### Extracto del documento
------------------------------------
Los artículos del NYT se dieron luego de un alzamiento verbal pro-intervencionista, encarnado entre otros por el senador norteamericano Marco Rubio, y a poco de las elecciones legislativas y de gobernadores del mes de noviembre. La posición del NYT expresó la mirada del sector que sostiene que las acciones contra Venezuela -que también califican de dictadura- deben centrarse en lo económico, diplomático, en el plan de colapso.

La hipótesis de la intervención militar se debilita sin acuerdo en los EEUU ni en Colombia. Su implementación no depende de la derecha venezolana que atraviesa un momento de debilidad profunda, y que, según el mismo artículo del NYT es poco confiable –en referencia a quienes conversaban con el gobierno de Trump para lograr el asalto-. La oposición sabe que depende del frente internacional, pero no tiene acuerdo interno acerca del camino a seguir, como lo expresó J.J Rendón en una reciente entrevista, donde afirmó que la única posibilidad de derrocar al gobierno de Maduro es a través de una intervención -según él sería quirúrgica, limpia, veloz.
------------------------------------
### Extracto de datos
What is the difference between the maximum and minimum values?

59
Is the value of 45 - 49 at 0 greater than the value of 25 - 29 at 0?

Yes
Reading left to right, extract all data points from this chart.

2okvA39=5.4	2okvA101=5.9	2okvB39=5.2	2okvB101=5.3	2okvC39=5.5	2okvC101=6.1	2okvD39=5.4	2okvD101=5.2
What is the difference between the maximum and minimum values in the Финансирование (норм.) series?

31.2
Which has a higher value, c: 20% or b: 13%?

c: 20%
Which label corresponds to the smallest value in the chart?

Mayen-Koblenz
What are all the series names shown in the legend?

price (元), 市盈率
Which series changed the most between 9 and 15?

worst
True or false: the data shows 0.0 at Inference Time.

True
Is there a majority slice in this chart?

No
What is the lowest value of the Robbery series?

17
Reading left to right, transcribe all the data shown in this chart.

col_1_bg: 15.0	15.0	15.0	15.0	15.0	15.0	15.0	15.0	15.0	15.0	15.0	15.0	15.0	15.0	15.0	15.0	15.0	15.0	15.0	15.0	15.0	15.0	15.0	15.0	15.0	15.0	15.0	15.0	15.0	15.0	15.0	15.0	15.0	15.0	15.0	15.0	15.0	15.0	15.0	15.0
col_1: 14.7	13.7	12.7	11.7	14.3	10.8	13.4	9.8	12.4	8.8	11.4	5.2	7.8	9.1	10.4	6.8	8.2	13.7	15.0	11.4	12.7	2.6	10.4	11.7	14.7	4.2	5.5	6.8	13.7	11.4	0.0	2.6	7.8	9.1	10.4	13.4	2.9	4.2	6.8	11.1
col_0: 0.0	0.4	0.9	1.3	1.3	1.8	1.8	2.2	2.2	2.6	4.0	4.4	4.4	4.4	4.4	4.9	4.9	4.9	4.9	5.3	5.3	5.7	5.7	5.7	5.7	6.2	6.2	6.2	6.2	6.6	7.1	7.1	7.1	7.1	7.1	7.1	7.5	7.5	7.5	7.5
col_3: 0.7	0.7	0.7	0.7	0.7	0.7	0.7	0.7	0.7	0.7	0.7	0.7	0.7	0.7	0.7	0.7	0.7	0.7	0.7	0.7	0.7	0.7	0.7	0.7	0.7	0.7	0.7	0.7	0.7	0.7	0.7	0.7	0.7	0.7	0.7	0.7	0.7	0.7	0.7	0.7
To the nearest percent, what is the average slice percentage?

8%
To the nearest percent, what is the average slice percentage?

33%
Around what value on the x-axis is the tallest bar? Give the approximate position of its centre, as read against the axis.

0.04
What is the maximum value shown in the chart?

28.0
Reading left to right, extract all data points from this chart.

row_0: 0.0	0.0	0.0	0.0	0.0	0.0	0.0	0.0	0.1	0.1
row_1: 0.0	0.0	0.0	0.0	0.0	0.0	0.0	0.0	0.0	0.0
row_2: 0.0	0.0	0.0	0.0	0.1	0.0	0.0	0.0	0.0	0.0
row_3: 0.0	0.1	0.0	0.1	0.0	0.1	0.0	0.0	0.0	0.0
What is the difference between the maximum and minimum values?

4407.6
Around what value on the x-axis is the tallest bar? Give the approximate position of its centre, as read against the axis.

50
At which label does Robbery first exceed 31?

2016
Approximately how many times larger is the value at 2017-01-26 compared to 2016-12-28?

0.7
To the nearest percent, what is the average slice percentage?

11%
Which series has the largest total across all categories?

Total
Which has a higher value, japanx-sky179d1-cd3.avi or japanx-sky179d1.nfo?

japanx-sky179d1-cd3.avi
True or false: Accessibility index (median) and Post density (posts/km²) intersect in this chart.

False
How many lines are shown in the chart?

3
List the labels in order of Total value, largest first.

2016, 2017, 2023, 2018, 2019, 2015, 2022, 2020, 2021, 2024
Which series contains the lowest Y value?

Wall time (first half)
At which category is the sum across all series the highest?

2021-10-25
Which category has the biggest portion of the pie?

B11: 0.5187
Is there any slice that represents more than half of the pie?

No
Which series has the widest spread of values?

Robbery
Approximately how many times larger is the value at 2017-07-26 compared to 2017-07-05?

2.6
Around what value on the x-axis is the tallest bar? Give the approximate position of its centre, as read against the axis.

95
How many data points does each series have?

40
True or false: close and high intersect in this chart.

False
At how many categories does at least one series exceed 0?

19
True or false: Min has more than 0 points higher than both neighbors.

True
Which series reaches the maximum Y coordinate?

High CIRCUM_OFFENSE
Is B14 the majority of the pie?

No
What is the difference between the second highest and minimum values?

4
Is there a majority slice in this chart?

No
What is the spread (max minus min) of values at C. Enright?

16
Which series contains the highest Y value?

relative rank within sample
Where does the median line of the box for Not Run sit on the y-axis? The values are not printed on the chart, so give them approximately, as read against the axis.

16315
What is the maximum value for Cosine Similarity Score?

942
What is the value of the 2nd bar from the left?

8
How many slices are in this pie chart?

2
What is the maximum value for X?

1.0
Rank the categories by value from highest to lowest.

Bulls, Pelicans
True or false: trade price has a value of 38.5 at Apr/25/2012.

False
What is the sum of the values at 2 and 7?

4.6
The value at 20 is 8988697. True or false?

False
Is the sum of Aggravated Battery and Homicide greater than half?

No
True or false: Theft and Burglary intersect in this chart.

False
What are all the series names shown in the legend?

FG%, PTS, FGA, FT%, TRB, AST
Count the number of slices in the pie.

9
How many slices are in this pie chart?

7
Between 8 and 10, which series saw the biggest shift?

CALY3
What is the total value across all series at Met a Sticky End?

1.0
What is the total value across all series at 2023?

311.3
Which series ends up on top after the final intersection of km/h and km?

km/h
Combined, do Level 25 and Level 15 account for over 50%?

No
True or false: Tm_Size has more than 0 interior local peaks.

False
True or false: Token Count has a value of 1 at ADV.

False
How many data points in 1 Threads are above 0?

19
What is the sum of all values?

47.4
------------------------------------
### Instrucciones
Transcriba literalmente el fragmento del extracto del documento que comienza con "La hipótesis de" y continúa hasta "quirúrgica, limpia, veloz.".

### Solución de la tarea
La hipótesis de la intervención militar se debilita sin acuerdo en los EEUU ni en Colombia. Su implementación no depende de la derecha venezolana que atraviesa un momento de debilidad profunda, y que, según el mismo artículo del NYT es poco confiable –en referencia a quienes conversaban con el gobierno de Trump para lograr el asalto-. La oposición sabe que depende del frente internacional, pero no tiene acuerdo interno acerca del camino a seguir, como lo expresó J.J Rendón en una reciente entrevista, donde afirmó que la única posibilidad de derrocar al gobierno de Maduro es a través de una intervención -según él sería quirúrgica, limpia, veloz.